Jake LaMotta, famously never knocked down in six brutal bouts with Sugar Ray Robinson, fell from pneumonia on Tuesday. He lived 95 interesting years.
And during that near-century of existence, LaMotta wore the middleweight crown and the shame of fixing a fight, acted in movies before watching one of the world’s great actors play him, married seven times and divorced six, lived in luxury and the penitentiary, and earned his keep as a barkeep, comedian, author, and much else.
LaMotta, whose swarming style and iron chin helped him wear down opponents, won the middleweight championship in 1949 by defeating Frenchman Marcel Cerdan, who died in a plane crash just before the sequel. A rematch of sorts occurred with the second-best French middleweight export, Laurent Dauthuille, who battered LaMotta before the Bronx Bull dramatically snatched victory from the jaws of defeat by knocking his opponent out with thirteen second left in the fifteenth and final round. Ring magazine named the battle 1950’s “Fight of the Year.”

[Stored data entries]
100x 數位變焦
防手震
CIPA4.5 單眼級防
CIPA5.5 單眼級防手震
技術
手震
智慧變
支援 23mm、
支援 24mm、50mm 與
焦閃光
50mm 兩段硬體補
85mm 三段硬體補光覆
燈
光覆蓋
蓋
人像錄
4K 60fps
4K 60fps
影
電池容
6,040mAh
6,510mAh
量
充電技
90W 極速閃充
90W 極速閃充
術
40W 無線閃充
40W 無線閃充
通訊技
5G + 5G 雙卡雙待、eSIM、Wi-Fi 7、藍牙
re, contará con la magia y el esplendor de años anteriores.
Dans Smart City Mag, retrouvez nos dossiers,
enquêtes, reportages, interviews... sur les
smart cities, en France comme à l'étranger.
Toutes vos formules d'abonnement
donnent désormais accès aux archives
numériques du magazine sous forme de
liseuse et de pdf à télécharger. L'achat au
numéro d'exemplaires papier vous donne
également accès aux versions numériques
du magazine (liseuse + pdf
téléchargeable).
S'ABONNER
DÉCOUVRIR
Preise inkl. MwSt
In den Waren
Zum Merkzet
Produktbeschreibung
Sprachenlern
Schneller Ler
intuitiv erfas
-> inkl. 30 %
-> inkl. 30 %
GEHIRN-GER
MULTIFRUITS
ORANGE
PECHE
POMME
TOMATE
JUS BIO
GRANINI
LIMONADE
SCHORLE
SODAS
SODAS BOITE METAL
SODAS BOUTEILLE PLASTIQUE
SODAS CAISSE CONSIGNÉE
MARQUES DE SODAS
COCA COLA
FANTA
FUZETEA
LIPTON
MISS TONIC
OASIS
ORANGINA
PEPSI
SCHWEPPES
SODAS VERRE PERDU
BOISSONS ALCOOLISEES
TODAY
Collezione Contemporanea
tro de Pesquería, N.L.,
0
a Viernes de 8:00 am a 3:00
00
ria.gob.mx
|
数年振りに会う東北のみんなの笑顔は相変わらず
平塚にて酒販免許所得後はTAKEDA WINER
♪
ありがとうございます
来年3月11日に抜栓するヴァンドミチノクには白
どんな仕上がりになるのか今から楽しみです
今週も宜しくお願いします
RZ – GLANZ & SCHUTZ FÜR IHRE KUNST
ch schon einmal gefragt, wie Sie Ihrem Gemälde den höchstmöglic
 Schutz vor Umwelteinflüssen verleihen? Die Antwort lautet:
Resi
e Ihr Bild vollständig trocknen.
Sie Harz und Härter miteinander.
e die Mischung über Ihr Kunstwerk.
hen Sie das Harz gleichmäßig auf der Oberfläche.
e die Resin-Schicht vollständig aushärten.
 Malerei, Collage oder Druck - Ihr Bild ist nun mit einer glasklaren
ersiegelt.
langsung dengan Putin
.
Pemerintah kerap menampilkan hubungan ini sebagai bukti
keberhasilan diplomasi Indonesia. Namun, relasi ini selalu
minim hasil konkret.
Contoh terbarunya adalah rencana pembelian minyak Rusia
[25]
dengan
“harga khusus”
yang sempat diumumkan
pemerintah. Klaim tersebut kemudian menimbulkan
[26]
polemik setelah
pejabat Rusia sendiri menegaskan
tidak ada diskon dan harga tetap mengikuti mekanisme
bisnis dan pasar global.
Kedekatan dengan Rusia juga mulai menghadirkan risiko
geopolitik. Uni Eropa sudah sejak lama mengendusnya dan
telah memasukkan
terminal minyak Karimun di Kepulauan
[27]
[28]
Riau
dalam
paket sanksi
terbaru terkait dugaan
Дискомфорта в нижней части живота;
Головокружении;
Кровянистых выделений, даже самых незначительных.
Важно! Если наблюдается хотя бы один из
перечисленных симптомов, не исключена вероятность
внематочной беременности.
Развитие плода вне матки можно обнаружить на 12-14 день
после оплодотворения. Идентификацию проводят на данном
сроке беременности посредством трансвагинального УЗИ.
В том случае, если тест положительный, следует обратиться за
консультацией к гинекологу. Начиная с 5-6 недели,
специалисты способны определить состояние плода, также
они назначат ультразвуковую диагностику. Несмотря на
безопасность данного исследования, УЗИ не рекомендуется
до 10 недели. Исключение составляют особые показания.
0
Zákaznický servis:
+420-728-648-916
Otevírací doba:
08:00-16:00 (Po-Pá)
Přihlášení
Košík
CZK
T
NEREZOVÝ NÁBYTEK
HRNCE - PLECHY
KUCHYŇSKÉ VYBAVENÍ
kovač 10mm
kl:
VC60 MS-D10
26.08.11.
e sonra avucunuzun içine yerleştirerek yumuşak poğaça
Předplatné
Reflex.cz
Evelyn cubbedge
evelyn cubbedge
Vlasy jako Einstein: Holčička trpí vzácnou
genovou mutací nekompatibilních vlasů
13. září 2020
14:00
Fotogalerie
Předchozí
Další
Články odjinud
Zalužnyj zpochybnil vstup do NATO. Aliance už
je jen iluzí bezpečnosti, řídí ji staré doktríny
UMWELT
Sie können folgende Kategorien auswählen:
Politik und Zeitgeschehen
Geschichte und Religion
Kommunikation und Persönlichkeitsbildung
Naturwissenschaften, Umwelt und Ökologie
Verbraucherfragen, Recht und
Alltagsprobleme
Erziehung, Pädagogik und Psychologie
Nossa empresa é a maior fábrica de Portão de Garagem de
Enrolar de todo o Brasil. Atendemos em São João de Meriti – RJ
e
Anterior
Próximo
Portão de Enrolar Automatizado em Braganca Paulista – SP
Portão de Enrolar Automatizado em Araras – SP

### Task set
- a) Translate this sentence from the Jake LaMotta text into French: "Ring magazine named the battle 1950’s “Fight of the Year.”"
- b) Reproduce word for word the stretch of the Jake LaMotta text from "Jake LaMotta, famously" through "and much else.".

### Solutions to the problems
- a) Le magazine Ring a élu ce combat « Combat de l'année » 1950.

- b)
Jake LaMotta, famously never knocked down in six brutal bouts with Sugar Ray Robinson, fell from pneumonia on Tuesday. He lived 95 interesting years.
And during that near-century of existence, LaMotta wore the middleweight crown and the shame of fixing a fight, acted in movies before watching one of the world’s great actors play him, married seven times and divorced six, lived in luxury and the penitentiary, and earned his keep as a barkeep, comedian, author, and much else.